CONSIGNE 1: Recopiez fidèlement le passage du texte sur les méthodes de substitution, en commençant par « À l’échelle internationale, la » et en poursuivant jusqu'à « l’expérimentation animale (ICATM). ».
CONSIGNE 2:
Répondez brièvement, d'après le texte sur les méthodes de substitution, aux questions suivantes :
(a) En quelle année le Partenariat européen pour la promotion des méthodes de substitution à l'expérimentation animale (EPAA) a-t-il été créé ?
(b) À combien s'est élevée la contribution de l'UE dans ce domaine au cours des vingt dernières années ?
(c) De quel institut du CCR le Centre européen de validation des méthodes alternatives (ECVAM) fait-il partie ?
═══ TEXTE FOURNI ═══
Quels ont été les efforts déployés pour trouver des méthodes de substitution?

Des montants considérables ont été alloués à la recherche et à la validation de nouveaux tests de substitution. Au cours de ces vingt dernières années, la contribution de l’UE dans le domaine s’est élevée à près de 200 millions d’euros. À ce jour, plus de 65 millions d’euros ont été consacrés au financement de méthodes de substitution dans le cadre du 7programme‑cadre.

Le Centre commun de recherche de la Commission œuvre à la validation de méthodes de substitution par l’intermédiaire du Centre européen de validation des méthodes alternatives (ECVAM), qui fait partie de l’Institut pour la santé et la protection des consommateurs du CCR. De plus, le Partenariat européen pour la promotion des méthodes de substitution à l’expérimentation animale (EPAA) a été créé en 2005, dans le but de promouvoir les synergies entre différents secteurs liés au développement de méthodes de substitution. Il s’agit d’une initiative conjointe de la Commission européenne et des fédérations professionnelles et de l’industrie. Les activités du Partenariat visent principalement à recenser les recherches existantes, à élaborer de nouvelles méthodes et stratégies de substitution, et à promouvoir la communication et la formation à ces nouvelles approches, ainsi que leur validation et leur acceptation.

À l’échelle internationale, la Commission encourage le renforcement de la coopération afin de faciliter le développement et la validation de méthodes de substitution ainsi que leur reconnaissance par nos principaux partenaires. Un cadre de coopération a été établi entre les États-Unis, le Japon et le Canada dans un dialogue réglementaire appelé «coopération internationale relative à la réglementation des produits cosmétiques» (ICCR), qui a donné naissance à la coopération internationale relative aux méthodes de substitution à l’expérimentation animale (ICATM).
═══ ENTRÉES FOURNIES ═══
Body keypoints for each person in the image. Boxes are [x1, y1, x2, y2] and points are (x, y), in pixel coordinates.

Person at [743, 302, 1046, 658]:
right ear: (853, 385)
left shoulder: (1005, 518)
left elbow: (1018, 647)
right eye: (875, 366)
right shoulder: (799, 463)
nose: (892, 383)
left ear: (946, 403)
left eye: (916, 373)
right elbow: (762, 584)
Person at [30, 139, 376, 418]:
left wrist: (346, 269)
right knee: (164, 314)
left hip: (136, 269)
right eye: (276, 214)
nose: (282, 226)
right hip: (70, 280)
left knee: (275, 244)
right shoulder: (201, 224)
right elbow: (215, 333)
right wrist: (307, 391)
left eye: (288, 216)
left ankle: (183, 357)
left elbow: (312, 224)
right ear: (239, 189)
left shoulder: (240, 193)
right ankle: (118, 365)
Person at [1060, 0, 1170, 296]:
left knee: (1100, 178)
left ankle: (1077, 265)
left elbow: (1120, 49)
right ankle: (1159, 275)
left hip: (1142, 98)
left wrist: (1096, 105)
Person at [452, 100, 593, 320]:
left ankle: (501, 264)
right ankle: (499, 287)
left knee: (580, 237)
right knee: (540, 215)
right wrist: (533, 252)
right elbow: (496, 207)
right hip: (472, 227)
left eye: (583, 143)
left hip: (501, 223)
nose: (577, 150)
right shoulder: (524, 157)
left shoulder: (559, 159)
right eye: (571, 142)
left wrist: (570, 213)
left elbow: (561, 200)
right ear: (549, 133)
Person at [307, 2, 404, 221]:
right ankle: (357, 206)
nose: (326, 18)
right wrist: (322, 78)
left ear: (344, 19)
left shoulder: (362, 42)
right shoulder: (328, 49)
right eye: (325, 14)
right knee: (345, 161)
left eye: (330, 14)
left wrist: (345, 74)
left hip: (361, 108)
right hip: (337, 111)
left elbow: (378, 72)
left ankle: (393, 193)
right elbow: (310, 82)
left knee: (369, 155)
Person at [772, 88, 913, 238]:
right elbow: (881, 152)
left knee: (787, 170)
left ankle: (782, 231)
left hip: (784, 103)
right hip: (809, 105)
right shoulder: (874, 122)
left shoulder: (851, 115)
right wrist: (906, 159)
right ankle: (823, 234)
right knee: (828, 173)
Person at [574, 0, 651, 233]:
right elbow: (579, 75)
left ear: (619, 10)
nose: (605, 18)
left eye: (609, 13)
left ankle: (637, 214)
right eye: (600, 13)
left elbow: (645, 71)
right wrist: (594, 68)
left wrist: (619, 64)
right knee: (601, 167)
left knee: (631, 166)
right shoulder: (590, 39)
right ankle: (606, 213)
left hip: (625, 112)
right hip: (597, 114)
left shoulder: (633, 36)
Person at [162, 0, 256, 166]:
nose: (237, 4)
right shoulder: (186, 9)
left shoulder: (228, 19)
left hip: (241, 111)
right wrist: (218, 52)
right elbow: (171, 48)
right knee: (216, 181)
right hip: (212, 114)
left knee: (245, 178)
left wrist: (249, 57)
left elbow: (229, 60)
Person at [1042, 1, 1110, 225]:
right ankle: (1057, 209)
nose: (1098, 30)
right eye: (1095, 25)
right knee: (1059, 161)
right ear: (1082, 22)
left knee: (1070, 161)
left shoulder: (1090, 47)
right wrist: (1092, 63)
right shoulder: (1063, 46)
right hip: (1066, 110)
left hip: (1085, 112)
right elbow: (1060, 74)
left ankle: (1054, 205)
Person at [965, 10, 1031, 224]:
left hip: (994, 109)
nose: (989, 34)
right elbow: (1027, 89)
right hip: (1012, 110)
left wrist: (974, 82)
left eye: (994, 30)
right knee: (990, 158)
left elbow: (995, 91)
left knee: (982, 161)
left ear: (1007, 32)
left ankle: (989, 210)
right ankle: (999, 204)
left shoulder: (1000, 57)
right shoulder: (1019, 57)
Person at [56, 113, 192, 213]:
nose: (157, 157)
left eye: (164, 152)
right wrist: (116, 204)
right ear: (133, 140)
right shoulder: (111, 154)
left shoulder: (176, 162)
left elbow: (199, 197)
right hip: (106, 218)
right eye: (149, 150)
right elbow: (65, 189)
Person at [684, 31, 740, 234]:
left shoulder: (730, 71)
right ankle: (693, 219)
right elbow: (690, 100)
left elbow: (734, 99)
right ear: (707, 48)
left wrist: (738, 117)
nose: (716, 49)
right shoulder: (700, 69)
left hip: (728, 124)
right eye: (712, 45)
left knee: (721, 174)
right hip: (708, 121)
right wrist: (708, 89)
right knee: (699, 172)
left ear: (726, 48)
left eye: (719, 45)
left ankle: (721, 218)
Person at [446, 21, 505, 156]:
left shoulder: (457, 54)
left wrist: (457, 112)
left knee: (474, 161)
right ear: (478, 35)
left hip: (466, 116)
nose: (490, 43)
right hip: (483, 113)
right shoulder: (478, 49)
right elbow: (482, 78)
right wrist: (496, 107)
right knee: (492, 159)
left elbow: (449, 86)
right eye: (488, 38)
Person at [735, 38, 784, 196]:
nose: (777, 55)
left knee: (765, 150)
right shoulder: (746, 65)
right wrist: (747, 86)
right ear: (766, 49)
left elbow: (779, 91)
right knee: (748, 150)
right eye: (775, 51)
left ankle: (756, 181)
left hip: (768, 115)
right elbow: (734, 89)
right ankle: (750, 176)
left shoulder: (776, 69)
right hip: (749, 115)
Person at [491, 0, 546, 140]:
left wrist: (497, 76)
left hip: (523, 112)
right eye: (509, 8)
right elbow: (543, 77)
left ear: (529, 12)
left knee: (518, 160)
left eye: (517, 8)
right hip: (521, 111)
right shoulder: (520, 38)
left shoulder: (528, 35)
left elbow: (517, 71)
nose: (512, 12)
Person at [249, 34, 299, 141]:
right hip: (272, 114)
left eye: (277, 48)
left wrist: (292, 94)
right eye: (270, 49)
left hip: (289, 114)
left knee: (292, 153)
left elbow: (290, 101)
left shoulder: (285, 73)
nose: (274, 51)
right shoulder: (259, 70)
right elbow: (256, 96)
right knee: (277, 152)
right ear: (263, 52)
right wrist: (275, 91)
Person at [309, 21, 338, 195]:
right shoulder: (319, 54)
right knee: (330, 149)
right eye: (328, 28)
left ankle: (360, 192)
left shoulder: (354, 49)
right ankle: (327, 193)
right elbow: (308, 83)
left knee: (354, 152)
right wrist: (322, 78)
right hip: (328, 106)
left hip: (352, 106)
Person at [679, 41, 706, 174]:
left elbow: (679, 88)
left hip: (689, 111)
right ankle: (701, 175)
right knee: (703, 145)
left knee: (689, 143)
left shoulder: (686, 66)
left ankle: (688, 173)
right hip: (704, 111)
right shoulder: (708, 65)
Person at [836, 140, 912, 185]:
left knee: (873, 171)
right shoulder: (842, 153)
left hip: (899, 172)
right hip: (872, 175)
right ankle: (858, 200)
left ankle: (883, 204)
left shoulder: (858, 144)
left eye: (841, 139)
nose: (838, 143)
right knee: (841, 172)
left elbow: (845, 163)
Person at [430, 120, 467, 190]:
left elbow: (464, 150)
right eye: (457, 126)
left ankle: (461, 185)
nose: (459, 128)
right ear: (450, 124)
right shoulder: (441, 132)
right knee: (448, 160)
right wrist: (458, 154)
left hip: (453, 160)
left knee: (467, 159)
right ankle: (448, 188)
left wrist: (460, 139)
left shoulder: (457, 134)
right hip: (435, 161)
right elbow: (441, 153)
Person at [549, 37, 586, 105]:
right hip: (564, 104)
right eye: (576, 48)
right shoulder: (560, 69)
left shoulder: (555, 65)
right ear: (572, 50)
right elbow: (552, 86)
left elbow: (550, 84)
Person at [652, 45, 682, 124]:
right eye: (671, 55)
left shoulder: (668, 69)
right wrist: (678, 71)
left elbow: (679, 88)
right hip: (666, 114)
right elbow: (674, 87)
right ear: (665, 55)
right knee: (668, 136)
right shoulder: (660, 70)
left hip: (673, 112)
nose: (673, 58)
═══
RÉPONSE RÉDIGÉE 1:
À l’échelle internationale, la Commission encourage le renforcement de la coopération afin de faciliter le développement et la validation de méthodes de substitution ainsi que leur reconnaissance par nos principaux partenaires. Un cadre de coopération a été établi entre les États-Unis, le Japon et le Canada dans un dialogue réglementaire appelé «coopération internationale relative à la réglementation des produits cosmétiques» (ICCR), qui a donné naissance à la coopération internationale relative aux méthodes de substitution à l’expérimentation animale (ICATM).

RÉPONSE RÉDIGÉE 2:
(a) En 2005.
(b) À près de 200 millions d'euros.
(c) De l'Institut pour la santé et la protection des consommateurs.